Menteri Pekerjaan Umum dan Perumahan Rakyat (PUPR) Basuki Hadimuljono, (Foto: Istimewa)

Menurutnya, pemerintah juga bisa membuat program sendiri yang lebih baik.

AKTUALITAS.ID – Menteri Pekerjaan Umum dan Perumahan Rakyat (PUPR) Basuki Hadimuljono menegaskan bahwa peran konsultan dalam pembangunan infrastruktur harus dikurangi. Menurutnya, pemerintah juga bisa membuat program sendiri yang lebih baik.

Hal itu disampaikan Basuki dalam acara Badan Pengembangan Infrastruktur Wilayah (BPIW) Expo 2019 yang digelar di Auditorium PUPR, Kamis (7/11). Dia menegaskan BPIW harus bisa membuat program sendiri.

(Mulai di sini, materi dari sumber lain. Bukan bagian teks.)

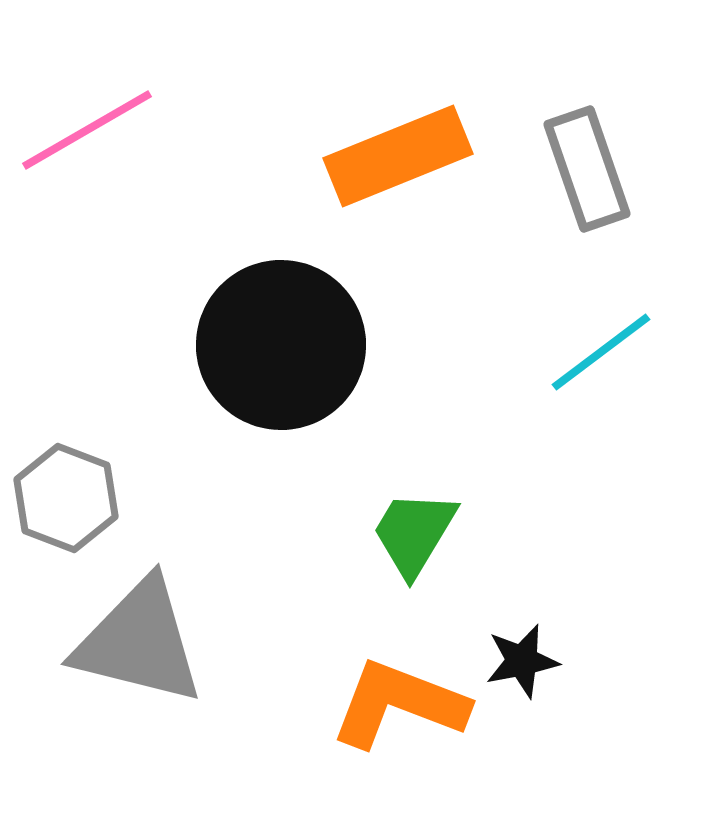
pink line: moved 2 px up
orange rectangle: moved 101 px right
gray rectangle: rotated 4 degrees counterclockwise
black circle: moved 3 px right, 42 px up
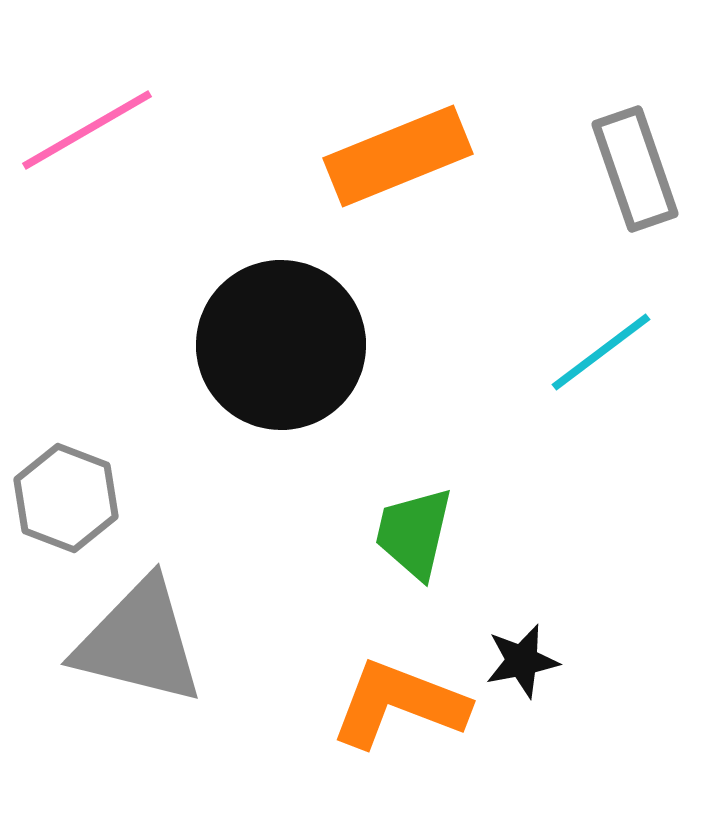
gray rectangle: moved 48 px right
green trapezoid: rotated 18 degrees counterclockwise
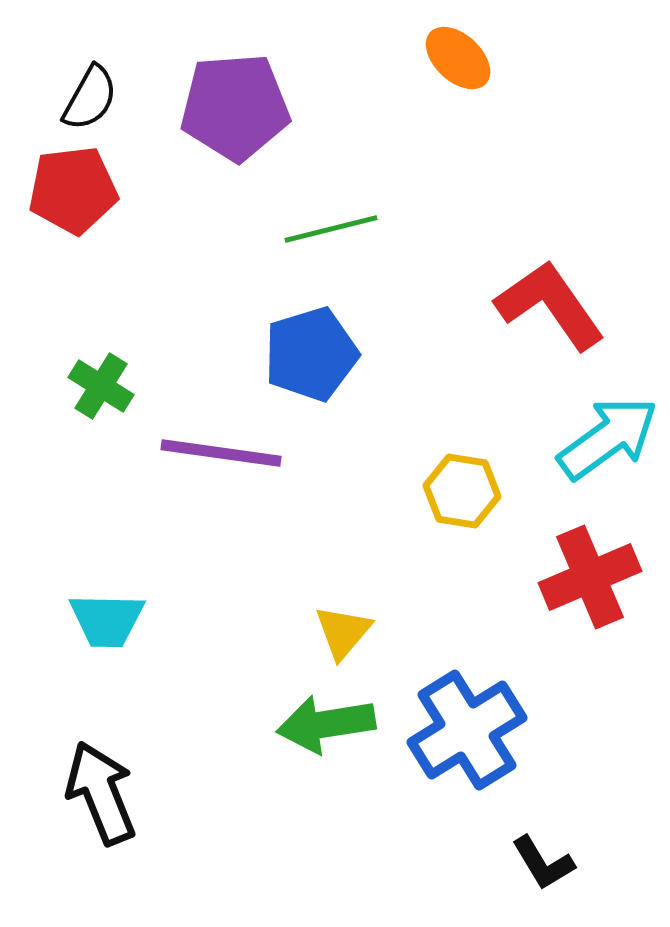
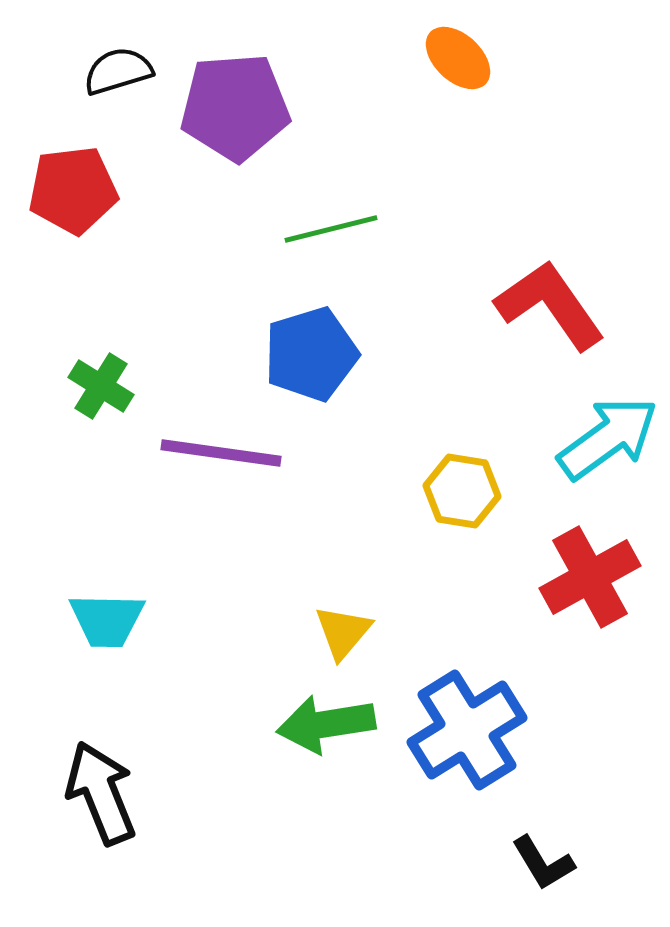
black semicircle: moved 28 px right, 27 px up; rotated 136 degrees counterclockwise
red cross: rotated 6 degrees counterclockwise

“Buat apa konsultan isinya cuma empowerment, itu kelakuannya konsultan. Isinya cuma komitmen kelembagaan apalagi penguatan kelembagaan PUPR, Mau dikuatkan apalagi PUPR, (makanya) kita sendiri yang harus jadi konsultan,” ujar Basuki.

Dia mengatakan, BPIW ke depan harus bisa menjadi penyusun rencana utama pembangunan infrastruktur ke depannya. Ke depannya, BPIW harus bisa memberikan arahan perencanaan pembangunan infrastruktur kepada masing-masing Direktorat Jenderal di lingkungan Kementerian PUPR. Mulai dari Ditjen Bina Marga, Cipta Karya, Sumber Daya Air hingga Perumahan.

Ads Aktualitas

Basuki mengungkapkan, selama ini target membuat perencanaan dan program infrastruktur di Indonesia belum sepenuhnya tercapai. Untuk itu, ke depan dia menegaskan bahwa BPIW harus lebih kuat dalam melakukan perencanaan pembangunan infrastruktur di Indonesia. Peran konsultan, ditegaskannya harus dikurangi.

“Konsultan-konsultan itu senangnya memang, yang manajemen, monitoring, evaluasi kelembagaan, yang kita sendiri bisa kerjakan, dan itu kan ukurannya relatif sekali. Jadi saya sudah bilang kurangi yang gitu-gitu,” kata dia.